THE ADANA KEBAB ORIGINS

The people of Turkey prefer home style cooking and the making of an Adana Kebab or the ‘Adana’ is treated as if crafting a fine piece of art. The Turkish Kebab refers to an assortment of meat based dishes including grilled, skewered, and casseroles but according to folklore, a kebab is made from “meat, with no water, roasted inside a pan directly in fire”.

TRADITIONAL PREPARATION

Unlike the shish kebab, that skewers and grills or fries both vegetables and different types of meat together, an authentic Turkish Adana kebab is made from young, less than one, male lambs that have been raised on local and natural fruits and vegetables. All other tissues are cleaned off completely and then cut into shanks. Maintaining a twenty percent ratio of fat to meat, the meat is rested for one day. Once rested, the fat and meat are ground by hand with a Zirh, an iron cleaver shaped in a crescent. Hand chopped fresh vegetables including sweet red peppers as well as onion, garlic cloves, parsley, and salt are added to the mixture, which is then kneaded to an even consistency.

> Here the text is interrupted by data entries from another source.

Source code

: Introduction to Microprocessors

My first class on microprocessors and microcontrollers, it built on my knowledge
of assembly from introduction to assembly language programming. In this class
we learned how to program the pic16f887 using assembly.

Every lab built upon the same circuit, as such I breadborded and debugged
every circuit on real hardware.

TRADITIONAL COOKING AND SERVING

Once the mixture is complete, it is placed on iron skewers, approximately 35 to 48 inches long and just over 1 inch wide and suspended over an open, flame-less charcoal pit using oak wood. The skewers are turned often, but not allowed to touch the grilling surface. The meat is ready once it turns a dark brown, and the dripping fat is collected during the cooking process on pieces of flatbread. The flatbread also becomes part of the meal as a “Dürüm” or eaten separately on a plate as a “Porsiyon” with rice, peppers, and other vegetables. Juices containing yogurt, turnip, and hard Turkish liquors made from anise commonly accompany a meal.

VARIATIONS

In Southern and Eastern Turkey and in other countries, beef and chicken are sometimes used and spicier versions of Adana Kebabs are served, but the basic methods of preparation are closely followed. Chili powder, pepper, fresh mint, olive oil, citrus slices, and even sumac are added. Fast food versions have also become popular and the Adana Kebab is rolled in breads like pita. The Adana is a delicious traditional Turkish food that is now enjoyed worldwide.